My First Time Skiing

It starts with that unmistakeable crunching sound of snow under your feet on that first morning before you hit the piste. You've been planning it for months and now you've arrived and you're about to feel the rush as if it were your first outing. The giddying tingle of excitement starts to spread. But on this occasion, it really was my first outing - and I was seriously nervous. I've always loved snow, since throwing snowballs with my friends as a kid - but now I felt way out of my comfort zone and, even as I was getting kitted up, I was trembling with nervous anticipation.



It was my first time skiing and I had been persuaded to come along with a group of friends who had booked a whole catered chalet for us all. Everyone else there had at least some experience of skiing in the past and all throughout the flight to Geneva they were swapping funny stories about past trips to towns and villages I hadn't even heard of - Canazei, La Clusaz, Sainte Foy.

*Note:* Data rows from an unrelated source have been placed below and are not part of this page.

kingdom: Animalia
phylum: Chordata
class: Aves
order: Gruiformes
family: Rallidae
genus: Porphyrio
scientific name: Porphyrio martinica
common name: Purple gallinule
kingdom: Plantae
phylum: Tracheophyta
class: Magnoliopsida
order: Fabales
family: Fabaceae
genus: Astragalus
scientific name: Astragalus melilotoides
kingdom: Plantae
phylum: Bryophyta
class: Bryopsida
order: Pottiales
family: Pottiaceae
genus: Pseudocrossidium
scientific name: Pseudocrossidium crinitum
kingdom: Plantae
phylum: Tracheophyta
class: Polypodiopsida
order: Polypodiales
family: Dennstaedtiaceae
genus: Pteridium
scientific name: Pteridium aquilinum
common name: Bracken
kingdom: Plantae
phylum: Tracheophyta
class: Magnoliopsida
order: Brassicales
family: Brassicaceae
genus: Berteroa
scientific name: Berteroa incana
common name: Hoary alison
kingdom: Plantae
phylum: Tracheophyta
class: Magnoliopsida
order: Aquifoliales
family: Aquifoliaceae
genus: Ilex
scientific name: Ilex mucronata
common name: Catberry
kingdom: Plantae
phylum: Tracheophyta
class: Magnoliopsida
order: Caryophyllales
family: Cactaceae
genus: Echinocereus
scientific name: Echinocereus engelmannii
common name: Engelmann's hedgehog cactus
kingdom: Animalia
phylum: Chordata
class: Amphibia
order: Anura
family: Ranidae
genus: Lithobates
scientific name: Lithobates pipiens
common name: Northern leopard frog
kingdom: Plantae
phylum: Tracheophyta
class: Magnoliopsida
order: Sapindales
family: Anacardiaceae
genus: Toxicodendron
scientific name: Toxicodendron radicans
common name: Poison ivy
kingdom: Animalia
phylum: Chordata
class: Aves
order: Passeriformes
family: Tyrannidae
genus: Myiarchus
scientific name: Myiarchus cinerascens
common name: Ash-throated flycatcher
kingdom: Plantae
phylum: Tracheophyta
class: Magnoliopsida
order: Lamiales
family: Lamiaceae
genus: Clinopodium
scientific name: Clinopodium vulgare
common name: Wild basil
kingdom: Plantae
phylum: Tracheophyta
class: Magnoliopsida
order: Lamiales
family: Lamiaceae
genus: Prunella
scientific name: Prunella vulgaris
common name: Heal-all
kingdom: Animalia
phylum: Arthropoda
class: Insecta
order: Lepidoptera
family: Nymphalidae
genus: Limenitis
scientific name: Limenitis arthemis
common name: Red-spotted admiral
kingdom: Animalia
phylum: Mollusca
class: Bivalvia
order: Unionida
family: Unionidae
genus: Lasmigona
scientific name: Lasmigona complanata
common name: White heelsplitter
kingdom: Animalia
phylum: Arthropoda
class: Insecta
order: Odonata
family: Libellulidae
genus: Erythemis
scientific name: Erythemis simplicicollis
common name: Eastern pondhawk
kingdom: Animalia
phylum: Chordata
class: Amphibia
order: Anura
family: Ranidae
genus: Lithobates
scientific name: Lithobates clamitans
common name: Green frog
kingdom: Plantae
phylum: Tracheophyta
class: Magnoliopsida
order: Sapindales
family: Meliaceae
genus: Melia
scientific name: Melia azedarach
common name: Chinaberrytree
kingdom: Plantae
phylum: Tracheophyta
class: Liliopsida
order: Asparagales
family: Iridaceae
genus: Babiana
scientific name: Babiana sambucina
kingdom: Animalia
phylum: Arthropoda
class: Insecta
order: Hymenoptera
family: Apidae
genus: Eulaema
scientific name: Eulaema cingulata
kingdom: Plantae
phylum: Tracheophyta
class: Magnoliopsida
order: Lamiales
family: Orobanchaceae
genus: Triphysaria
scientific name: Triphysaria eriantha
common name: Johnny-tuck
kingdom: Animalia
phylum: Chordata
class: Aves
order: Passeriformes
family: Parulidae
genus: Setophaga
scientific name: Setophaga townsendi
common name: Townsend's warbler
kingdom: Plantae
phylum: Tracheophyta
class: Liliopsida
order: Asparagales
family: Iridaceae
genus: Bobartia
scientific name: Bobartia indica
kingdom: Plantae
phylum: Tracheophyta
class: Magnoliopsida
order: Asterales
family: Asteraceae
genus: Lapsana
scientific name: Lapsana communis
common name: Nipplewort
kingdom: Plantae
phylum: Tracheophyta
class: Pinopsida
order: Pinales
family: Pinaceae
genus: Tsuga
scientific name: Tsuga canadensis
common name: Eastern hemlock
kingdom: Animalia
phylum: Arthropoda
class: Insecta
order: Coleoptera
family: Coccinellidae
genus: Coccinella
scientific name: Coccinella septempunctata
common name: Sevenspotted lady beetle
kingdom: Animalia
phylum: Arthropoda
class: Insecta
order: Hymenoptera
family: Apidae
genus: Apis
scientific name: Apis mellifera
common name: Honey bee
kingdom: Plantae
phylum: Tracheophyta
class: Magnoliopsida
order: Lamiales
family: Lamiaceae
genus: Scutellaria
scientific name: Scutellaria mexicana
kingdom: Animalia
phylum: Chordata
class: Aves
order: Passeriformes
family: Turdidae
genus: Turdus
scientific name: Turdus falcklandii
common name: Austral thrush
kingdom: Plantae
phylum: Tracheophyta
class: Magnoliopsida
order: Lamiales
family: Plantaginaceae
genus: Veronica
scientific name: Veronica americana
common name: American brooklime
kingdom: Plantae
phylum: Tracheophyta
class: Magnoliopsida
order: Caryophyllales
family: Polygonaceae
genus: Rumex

While I knew I was in for a really good time, a little part of me was wondering whether I had made a mistake by joining such experienced skiers for a week in the French Alps, when I had never even had a single skiing lesson on proper snow.

We arrived at the chalet in the afternoon and my lessons didn't start until the following morning. There was no way I was going to stay behind and watch everyone else go out to enjoy the slopes without me, so I grabbed my stuff and headed out with the rest of them. Harriet, a member of our group, took pity on me and offered to pair up, giving me some tips on how to get started.

The crunch-crunch sound underfoot gives way to that sleek rasp of skis on snow and I'm away. For all of about ten metres, when I fall humiliatingly to the ground. And again. My mentor is trying too hard not to laugh and I'm feeling a little bit humiliated. Again to my feet, again to the floor. And so the pattern continues until finally, just once, I catch my balance and I'm away. In an instant, I am transformed into some Lord of the Alps. I daren't move anything for fear that my run will come to an untimely end. From a few feet behind, Harriet is shouting something encouraging, studiously trying not to overtake me and spoil my moment of glory. I probably only covered a tiny distance but it felt amazing and I was hooked. Whatever happened over the coming week, my sole focus would be recreating that feeling. Everyone who skis has a similar story to tell.

With proper lessons, I improved quickly. My instructor, Paul, was a really patient teacher and I had a really good laugh with the other beginners. But, of course, I was impatient to join my friends on the more daring runs they were telling me about over dinner in the chalet each evening. Our host, a real veteran of the slopes, listened to all this with a knowing smile, all the while providing more food, drinks and general hospitality than we could wish for. He didn't bat an eyelid when, full of bravado over croissants on the last morning, I announced that I would be joining the guys on the black run that day.

How did it go? Well, this year I chose the chalet and booked our flights to Geneva. I can't wait to hear that crunching sound as I head nervously to the lifts on the first morning.